Hi,
one of our database servers, db22, had a disk failure a little while
ago, and while this failed disk was to be replaced another RAID
problem appeared.
This caused downtime of db22 and users started reporting problems at
around 7 pm:
19:09 < malafaya> so, what's wrong?
was even before:
19:19 <+nagios-wm> PROBLEM - Host db22 is DOWN: PING CRITICAL - Packet
loss = 100%
Since this affected CentralAuth, users kept getting error messages
like: [db22: s4] 10.0.6.32
Database ops immediately started moving a database slave to be the new
master, while the hardware issue on db22 is still being investigated.

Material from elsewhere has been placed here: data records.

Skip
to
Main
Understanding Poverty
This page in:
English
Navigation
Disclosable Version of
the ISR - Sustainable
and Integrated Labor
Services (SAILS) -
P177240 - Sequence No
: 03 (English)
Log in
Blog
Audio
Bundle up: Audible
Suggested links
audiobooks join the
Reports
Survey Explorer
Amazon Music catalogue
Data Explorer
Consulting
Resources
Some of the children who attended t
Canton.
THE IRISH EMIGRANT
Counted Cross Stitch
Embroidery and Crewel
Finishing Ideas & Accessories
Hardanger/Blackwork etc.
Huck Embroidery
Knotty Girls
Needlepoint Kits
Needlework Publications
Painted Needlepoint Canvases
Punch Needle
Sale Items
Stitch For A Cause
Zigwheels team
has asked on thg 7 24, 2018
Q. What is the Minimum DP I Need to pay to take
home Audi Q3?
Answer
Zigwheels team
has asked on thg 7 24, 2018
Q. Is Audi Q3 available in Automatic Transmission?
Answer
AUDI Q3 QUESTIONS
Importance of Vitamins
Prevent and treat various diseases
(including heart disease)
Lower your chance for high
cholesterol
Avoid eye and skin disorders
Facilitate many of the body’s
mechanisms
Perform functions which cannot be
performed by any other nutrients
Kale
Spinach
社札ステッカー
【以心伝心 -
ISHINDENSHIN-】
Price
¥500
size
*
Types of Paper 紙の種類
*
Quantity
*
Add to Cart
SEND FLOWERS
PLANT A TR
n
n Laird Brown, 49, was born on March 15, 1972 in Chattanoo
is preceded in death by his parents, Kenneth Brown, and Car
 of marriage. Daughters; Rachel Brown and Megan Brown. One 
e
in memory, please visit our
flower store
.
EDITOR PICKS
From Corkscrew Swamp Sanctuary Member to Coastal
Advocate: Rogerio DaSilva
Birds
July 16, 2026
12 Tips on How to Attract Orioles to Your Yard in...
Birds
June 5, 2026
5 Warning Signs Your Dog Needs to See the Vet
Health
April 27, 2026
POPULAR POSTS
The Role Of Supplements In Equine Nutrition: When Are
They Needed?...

The current effect is that commons is read-only. The expected downtime
was at 10 minutes when writing this.
--
--
Daniel Zahn <dzahn(a)wikimedia.org>
Show replies by date
By now everything _should_ be back to normal. Thanks for your patience.
This is what happened on the technical side:
18:37 maplebed: pushed out new db.php setting s4 to read-write
18:37 logmsgbot: ben synchronized wmf-config/db.php
18:35 maplebed: db31 made read-write as the new master for s4
18:31 maplebed: old master for s4 log file db22-bin.000106 log pos 631618956
18:30 maplebed: new master for s4: db31, log file db31-bin.000213
log pos is 205612709
18:24 logmsgbot: asher synchronized wmf-config/db.php 'setting s4
to read only, preparing to make db31 master'
18:21 Reedy: Commons having db issues, db22 (s4 master) has a disk issue
--
--
Daniel Zahn <dzahn(a)wikimedia.org>